**THE PROBLEM:**
Leaving out the pictures, copy each record below exactly.

****

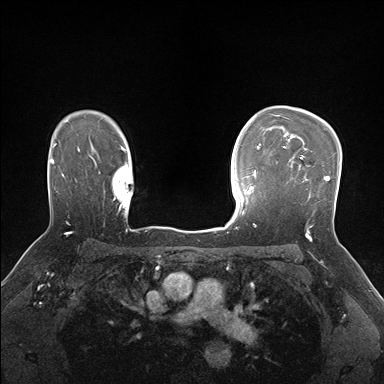
Breast MRI (dynamic contrast-enhanced), one axial slice. Position 121 of 176 along the scan axis. Dynamic contrast-enhanced series, time point 2 of 7 at this slice position (early post-contrast). 1.5 T. TE 1.5 ms, TR 4.1 ms. 1.1 mm slice thickness. 384 × 384 image matrix, field of view 320 × 320 mm. Female patient.
Outlined on this slice (semi-automatically segmented with operator editing):
- enhancing-tissue mask used for the functional tumour volume (all voxels passing the contrast-enhancement thresholds inside the analysis volume; usually the tumour): bounding box [x1, y1, x2, y2] px = [286, 155, 330, 231]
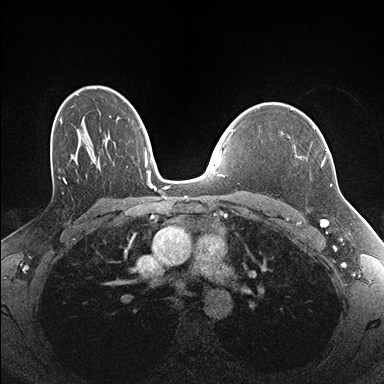
Breast MRI (dynamic contrast-enhanced), one axial slice. Slice 115 of 176 in the series (ordered by position). Dynamic contrast-enhanced series, time point 2 of 7 at this slice position (early post-contrast). 1.5 T. TE 1.5 ms, TR 4.1 ms. 1.1 mm slice thickness. 384 × 384 image matrix. Female patient.
Outlined on this slice (semi-automatic segmentation, software-assisted and operator-edited):
- enhancing-tissue mask used for the functional tumour volume (all voxels passing the contrast-enhancement thresholds inside the analysis volume; usually the tumour): bounding box [x1, y1, x2, y2] px = [289, 126, 327, 166]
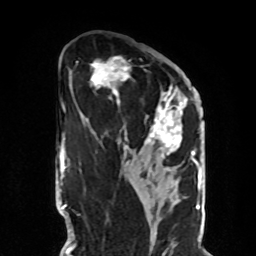
Breast MRI, one axial slice; position 44 of 70 along the scan axis; cropped to one breast; dynamic contrast-enhanced series, time point 2 of 8 at this slice position (early post-contrast); 1.5 T; TE 4.2 ms, TR 7 ms; 2.3 mm slice thickness; 256 × 256 image matrix. Female patient.
Outlined on this slice (semi-automatic segmentation, software-assisted and operator-edited):
- enhancing-tissue mask used for the functional tumour volume (all voxels passing the contrast-enhancement thresholds inside the analysis volume; usually the tumour): bounding box [x1, y1, x2, y2] px = [90, 56, 188, 163]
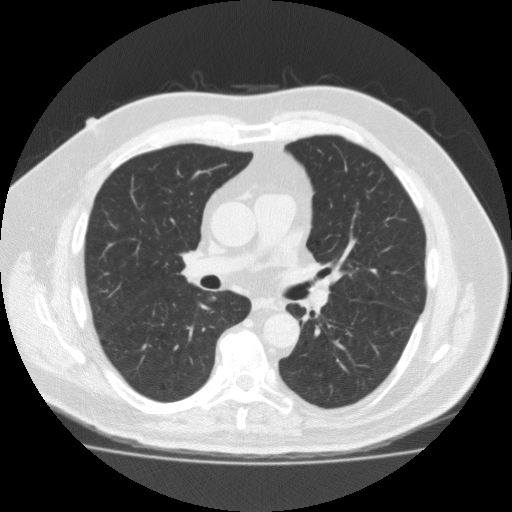
Axial slice from a low-dose chest CT screening exam. Third annual screen. Lung window (W 1500 / L -600 HU). 2 mm slice thickness. Male participant, aged 56 years at enrolment.
Expert-annotated lung lesion, bounding box <188,281,228,316> (left, top, right, bottom; pixels). Screening reader's record for this exam (one nodule recorded; not confirmed to be the boxed lesion): non-calcified nodule or mass ≥4 mm, right lower lobe, 12 × 8 mm, spiculated (stellate) margins, soft tissue attenuation, pre-existing on the prior screen: yes; interval growth: yes. Participant outcome: lung cancer diagnosed 49 days after this screen — adenocarcinoma, NOS, right lower lobe, moderately differentiated (G2), stage IA (AJCC 6th edition), 12 mm at pathology.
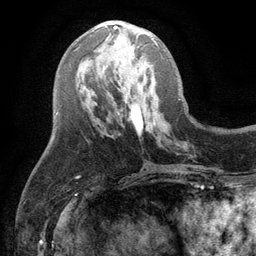
Breast MRI (dynamic contrast-enhanced), one axial slice. Position 47 of 134 along the scan axis. Cropped to one breast. Dynamic contrast-enhanced series, time point 2 of 6 at this slice position (early post-contrast). 3 T. TE 2.8 ms, TR 7.5 ms. 1.2 mm slice thickness. 256 × 256 image matrix, field of view 175 × 175 mm. Female patient.
Annotated regions visible in this slice (semi-automatically segmented with operator editing):
- enhancing-tissue mask used for the functional tumour volume (all voxels passing the contrast-enhancement thresholds inside the analysis volume; usually the tumour): bounding box [x1, y1, x2, y2] px = [113, 26, 158, 46]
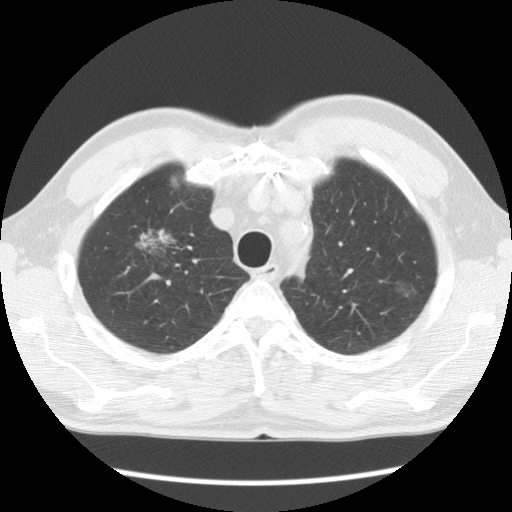
Low-dose screening chest CT, axial slice; baseline annual screen; lung window (W 1500 / L -600 HU); 2.5 mm slice thickness; slice 23 of 132 in the series; 512 × 512 image matrix, field of view 340 × 340 mm. Male, age 64 years at enrolment. Former smoker at enrolment.
• Lesion marked by an expert reader, bounding box <97,196,178,274> (left, top, right, bottom; pixels).
• The screening reader recorded 2 non-calcified nodules or masses ≥4 mm on this exam; which of them this box marks is not recorded.
• Official screen result: positive, change unspecified: nodule(s) >= 4 mm or enlarging nodule(s), mass(es), or other non-specific abnormalities suspicious for lung cancer.
• Participant outcome: lung cancer diagnosed 750 days after this screen — adenocarcinoma, NOS, right upper lobe, well differentiated (G1), stage IB (AJCC 6th edition), 45 mm at pathology.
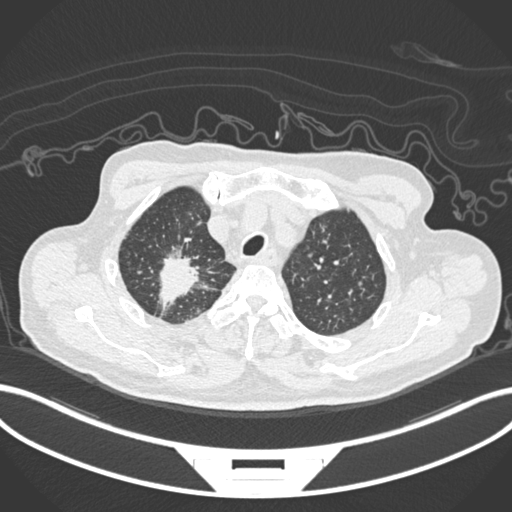
Chest CT, one axial slice. Slice 180 of 207 in the series (ordered by position). Reconstruction kernel B30f. Lung window (W 1500 / L -600 HU). 512 × 512 image matrix, field of view 400 × 400 mm. Patient: male, 69 years. From the clinical record (not read from this slice): clinical TNM (as recorded): T1c N1 M1.
Annotated regions visible in this slice (bounding box drawn by a radiologist):
- lung tumour (recorded histology: adenocarcinoma): bounding box (x1, y1, x2, y2) in pixels: (149, 250, 208, 304)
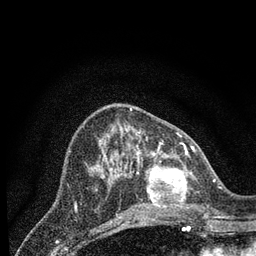
Breast MRI (dynamic contrast-enhanced), one axial slice. Position 32 of 80 along the scan axis. Cropped to one breast. Dynamic contrast-enhanced series, time point 2 of 7 at this slice position (early post-contrast). 3 T. TE 2.2 ms, TR 5.4 ms. 2 mm slice thickness. 256 × 256 image matrix, field of view 150 × 150 mm. Female patient.
Structures marked on this image (semi-automatic segmentation, software-assisted and operator-edited):
- enhancing-tissue mask used for the functional tumour volume (all voxels passing the contrast-enhancement thresholds inside the analysis volume; usually the tumour): bounding box <137,148,198,212> (left, top, right, bottom; pixels)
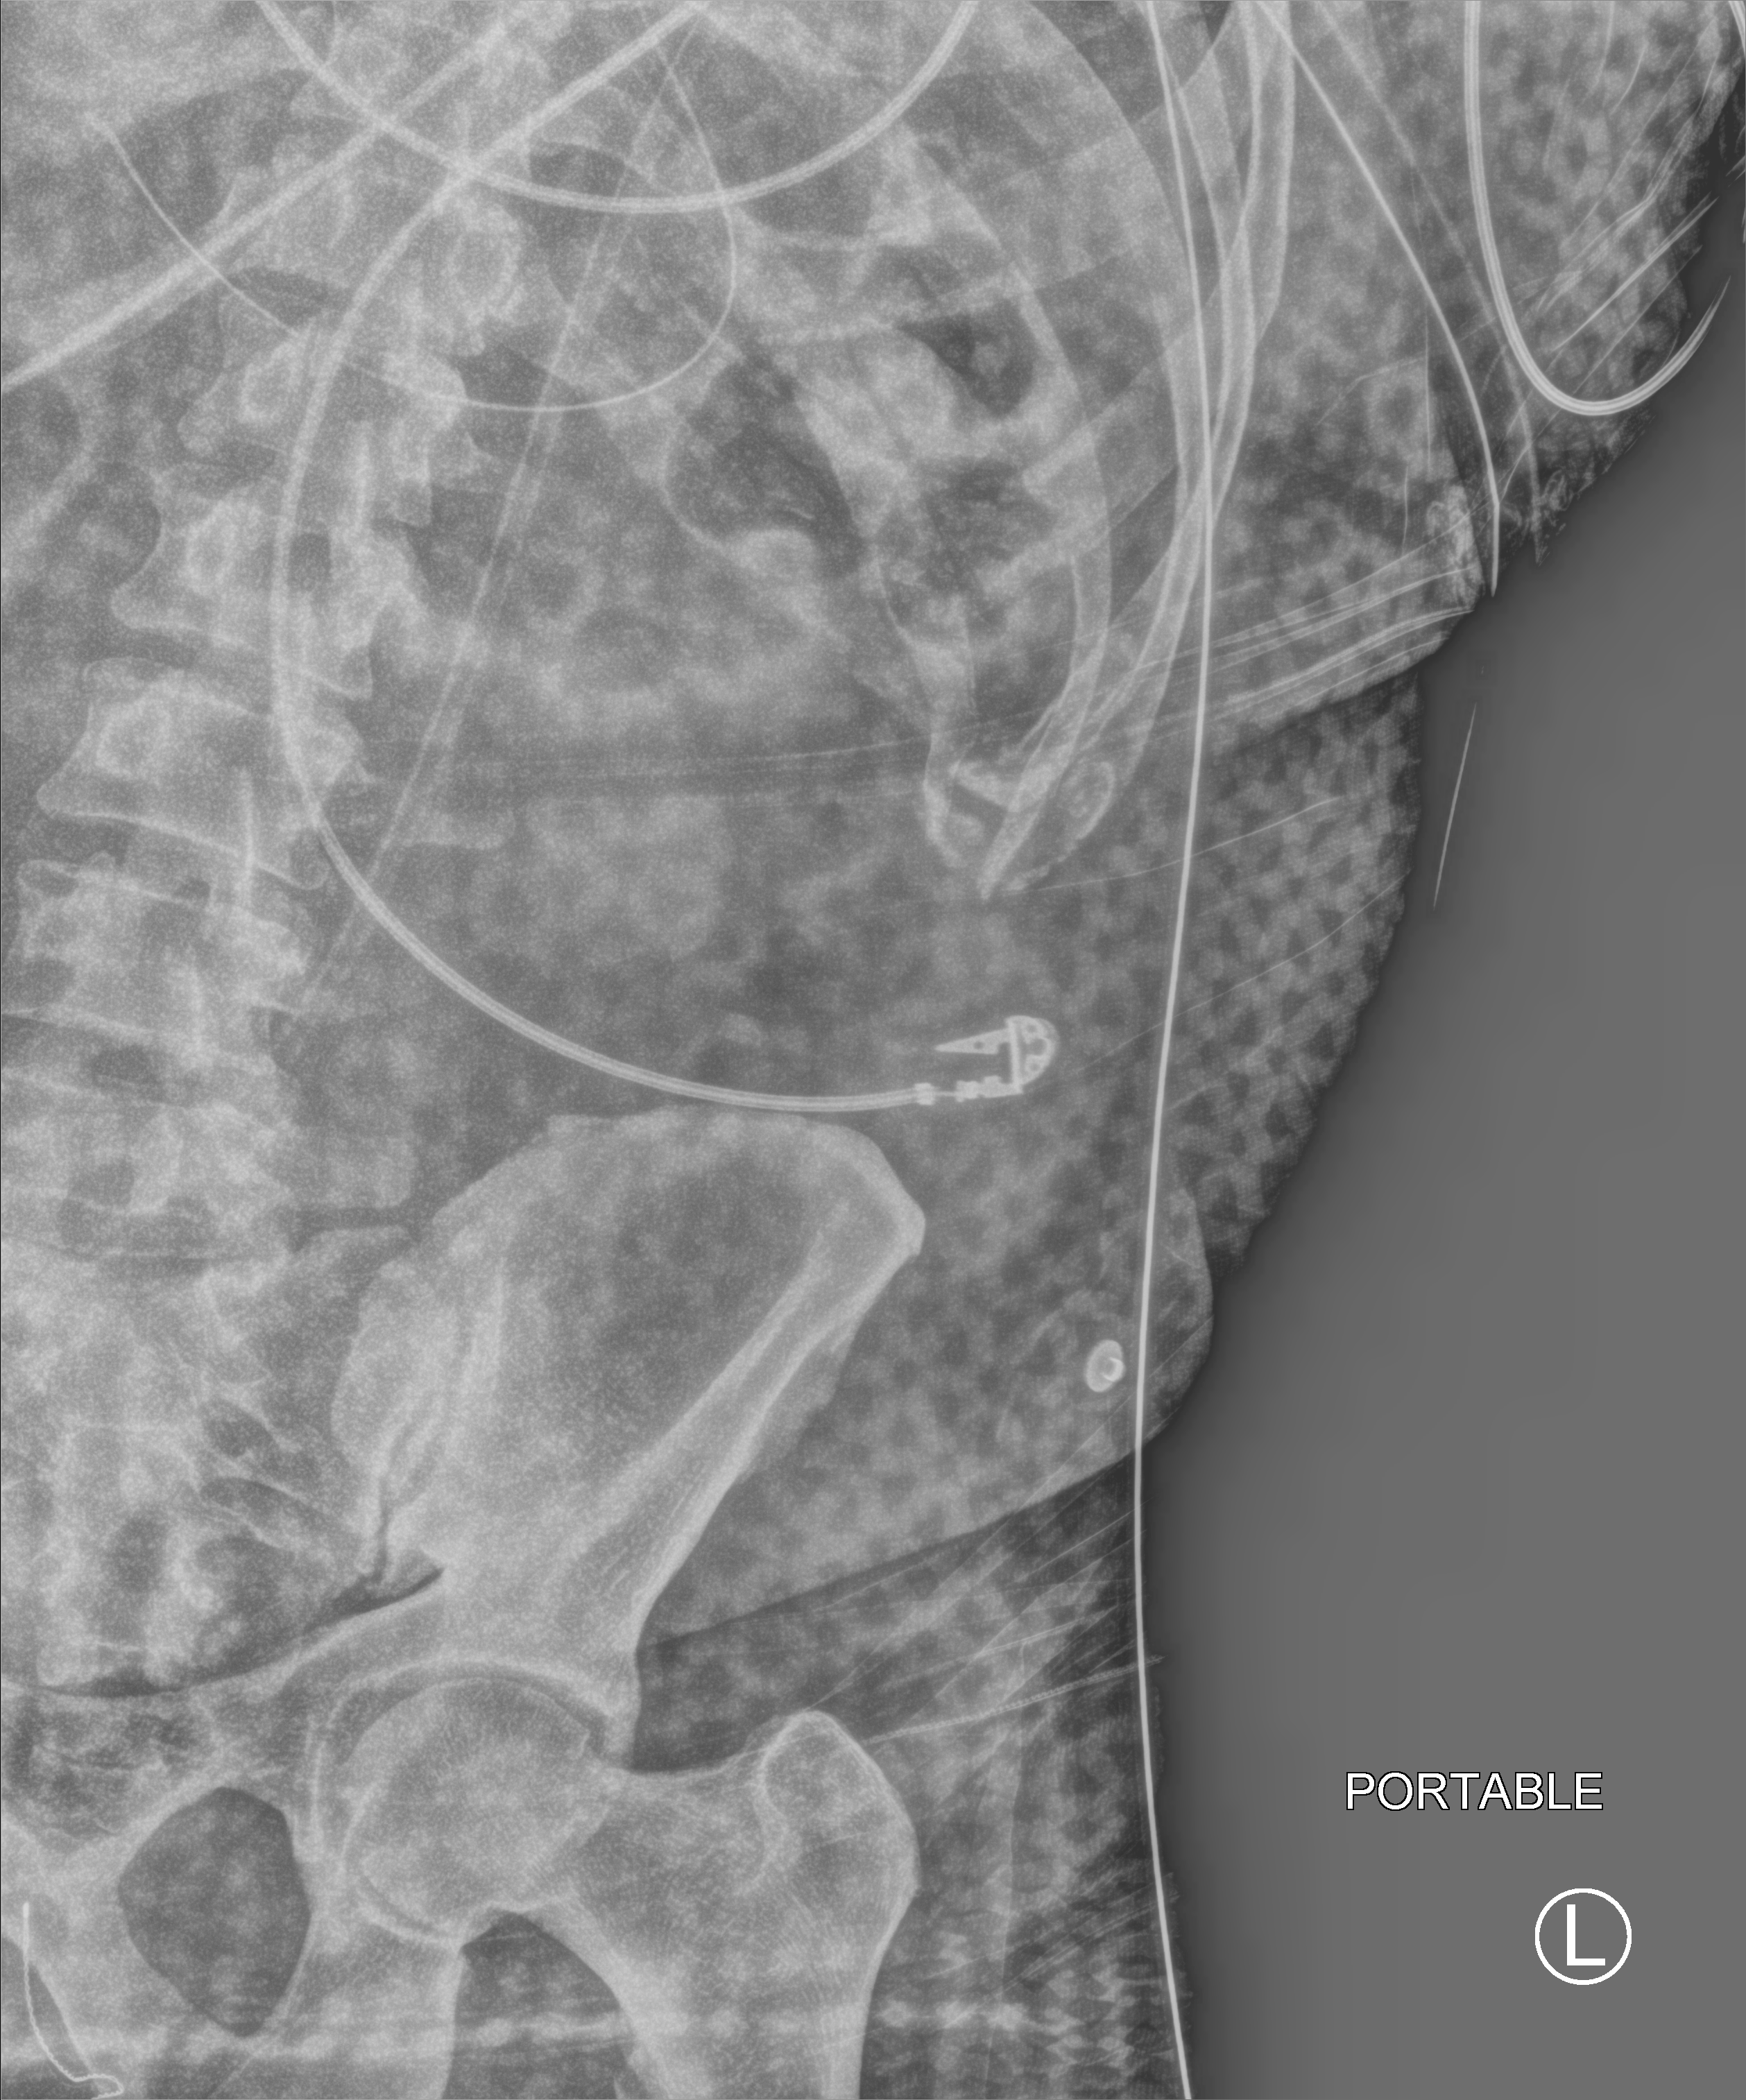
Bedside abdomen radiograph (computed radiography). Male patient hospitalised with COVID-19, age 18–59 years.
From the hospital-stay record, not from the radiograph (when in the stay this image was taken is not recorded): length of hospital stay: 29 days; admitted to intensive care during this hospital stay: yes; mechanically ventilated during this hospital stay: yes.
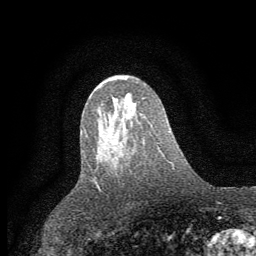
Breast MRI (dynamic contrast-enhanced), one axial slice; slice 35 of 64 in the series (ordered by position); cropped to one breast; dynamic contrast-enhanced series, time point 2 of 7 at this slice position (early post-contrast); 1.5 T; TE 3.7 ms, TR 7.5 ms; 256 × 256 image matrix, field of view 160 × 160 mm. Female patient.
Structures marked on this image (semi-automatically segmented with operator editing):
- enhancing-tissue mask used for the functional tumour volume (all voxels passing the contrast-enhancement thresholds inside the analysis volume; usually the tumour): bounding box (x1, y1, x2, y2) in pixels: (113, 115, 115, 118)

****

**RESPONSE BELOW:**
Breast MRI (dynamic contrast-enhanced), one axial slice. Position 121 of 176 along the scan axis. Dynamic contrast-enhanced series, time point 2 of 7 at this slice position (early post-contrast). 1.5 T. TE 1.5 ms, TR 4.1 ms. 1.1 mm slice thickness. 384 × 384 image matrix, field of view 320 × 320 mm. Female patient.
Outlined on this slice (semi-automatically segmented with operator editing):
- enhancing-tissue mask used for the functional tumour volume (all voxels passing the contrast-enhancement thresholds inside the analysis volume; usually the tumour): bounding box [x1, y1, x2, y2] px = [286, 155, 330, 231]
Breast MRI (dynamic contrast-enhanced), one axial slice. Slice 115 of 176 in the series (ordered by position). Dynamic contrast-enhanced series, time point 2 of 7 at this slice position (early post-contrast). 1.5 T. TE 1.5 ms, TR 4.1 ms. 1.1 mm slice thickness. 384 × 384 image matrix. Female patient.
Outlined on this slice (semi-automatic segmentation, software-assisted and operator-edited):
- enhancing-tissue mask used for the functional tumour volume (all voxels passing the contrast-enhancement thresholds inside the analysis volume; usually the tumour): bounding box [x1, y1, x2, y2] px = [289, 126, 327, 166]
Breast MRI, one axial slice; position 44 of 70 along the scan axis; cropped to one breast; dynamic contrast-enhanced series, time point 2 of 8 at this slice position (early post-contrast); 1.5 T; TE 4.2 ms, TR 7 ms; 2.3 mm slice thickness; 256 × 256 image matrix. Female patient.
Outlined on this slice (semi-automatic segmentation, software-assisted and operator-edited):
- enhancing-tissue mask used for the functional tumour volume (all voxels passing the contrast-enhancement thresholds inside the analysis volume; usually the tumour): bounding box [x1, y1, x2, y2] px = [90, 56, 188, 163]
Axial slice from a low-dose chest CT screening exam. Third annual screen. Lung window (W 1500 / L -600 HU). 2 mm slice thickness. Male participant, aged 56 years at enrolment.
Expert-annotated lung lesion, bounding box <188,281,228,316> (left, top, right, bottom; pixels). Screening reader's record for this exam (one nodule recorded; not confirmed to be the boxed lesion): non-calcified nodule or mass ≥4 mm, right lower lobe, 12 × 8 mm, spiculated (stellate) margins, soft tissue attenuation, pre-existing on the prior screen: yes; interval growth: yes. Participant outcome: lung cancer diagnosed 49 days after this screen — adenocarcinoma, NOS, right lower lobe, moderately differentiated (G2), stage IA (AJCC 6th edition), 12 mm at pathology.
Breast MRI (dynamic contrast-enhanced), one axial slice. Position 47 of 134 along the scan axis. Cropped to one breast. Dynamic contrast-enhanced series, time point 2 of 6 at this slice position (early post-contrast). 3 T. TE 2.8 ms, TR 7.5 ms. 1.2 mm slice thickness. 256 × 256 image matrix, field of view 175 × 175 mm. Female patient.
Annotated regions visible in this slice (semi-automatically segmented with operator editing):
- enhancing-tissue mask used for the functional tumour volume (all voxels passing the contrast-enhancement thresholds inside the analysis volume; usually the tumour): bounding box [x1, y1, x2, y2] px = [113, 26, 158, 46]
Low-dose screening chest CT, axial slice; baseline annual screen; lung window (W 1500 / L -600 HU); 2.5 mm slice thickness; slice 23 of 132 in the series; 512 × 512 image matrix, field of view 340 × 340 mm. Male, age 64 years at enrolment. Former smoker at enrolment.
• Lesion marked by an expert reader, bounding box <97,196,178,274> (left, top, right, bottom; pixels).
• The screening reader recorded 2 non-calcified nodules or masses ≥4 mm on this exam; which of them this box marks is not recorded.
• Official screen result: positive, change unspecified: nodule(s) >= 4 mm or enlarging nodule(s), mass(es), or other non-specific abnormalities suspicious for lung cancer.
• Participant outcome: lung cancer diagnosed 750 days after this screen — adenocarcinoma, NOS, right upper lobe, well differentiated (G1), stage IB (AJCC 6th edition), 45 mm at pathology.
Chest CT, one axial slice. Slice 180 of 207 in the series (ordered by position). Reconstruction kernel B30f. Lung window (W 1500 / L -600 HU). 512 × 512 image matrix, field of view 400 × 400 mm. Patient: male, 69 years. From the clinical record (not read from this slice): clinical TNM (as recorded): T1c N1 M1.
Annotated regions visible in this slice (bounding box drawn by a radiologist):
- lung tumour (recorded histology: adenocarcinoma): bounding box (x1, y1, x2, y2) in pixels: (149, 250, 208, 304)
Breast MRI (dynamic contrast-enhanced), one axial slice. Position 32 of 80 along the scan axis. Cropped to one breast. Dynamic contrast-enhanced series, time point 2 of 7 at this slice position (early post-contrast). 3 T. TE 2.2 ms, TR 5.4 ms. 2 mm slice thickness. 256 × 256 image matrix, field of view 150 × 150 mm. Female patient.
Structures marked on this image (semi-automatic segmentation, software-assisted and operator-edited):
- enhancing-tissue mask used for the functional tumour volume (all voxels passing the contrast-enhancement thresholds inside the analysis volume; usually the tumour): bounding box <137,148,198,212> (left, top, right, bottom; pixels)
Bedside abdomen radiograph (computed radiography). Male patient hospitalised with COVID-19, age 18–59 years.
From the hospital-stay record, not from the radiograph (when in the stay this image was taken is not recorded): length of hospital stay: 29 days; admitted to intensive care during this hospital stay: yes; mechanically ventilated during this hospital stay: yes.
Breast MRI (dynamic contrast-enhanced), one axial slice; slice 35 of 64 in the series (ordered by position); cropped to one breast; dynamic contrast-enhanced series, time point 2 of 7 at this slice position (early post-contrast); 1.5 T; TE 3.7 ms, TR 7.5 ms; 256 × 256 image matrix, field of view 160 × 160 mm. Female patient.
Structures marked on this image (semi-automatically segmented with operator editing):
- enhancing-tissue mask used for the functional tumour volume (all voxels passing the contrast-enhancement thresholds inside the analysis volume; usually the tumour): bounding box (x1, y1, x2, y2) in pixels: (113, 115, 115, 118)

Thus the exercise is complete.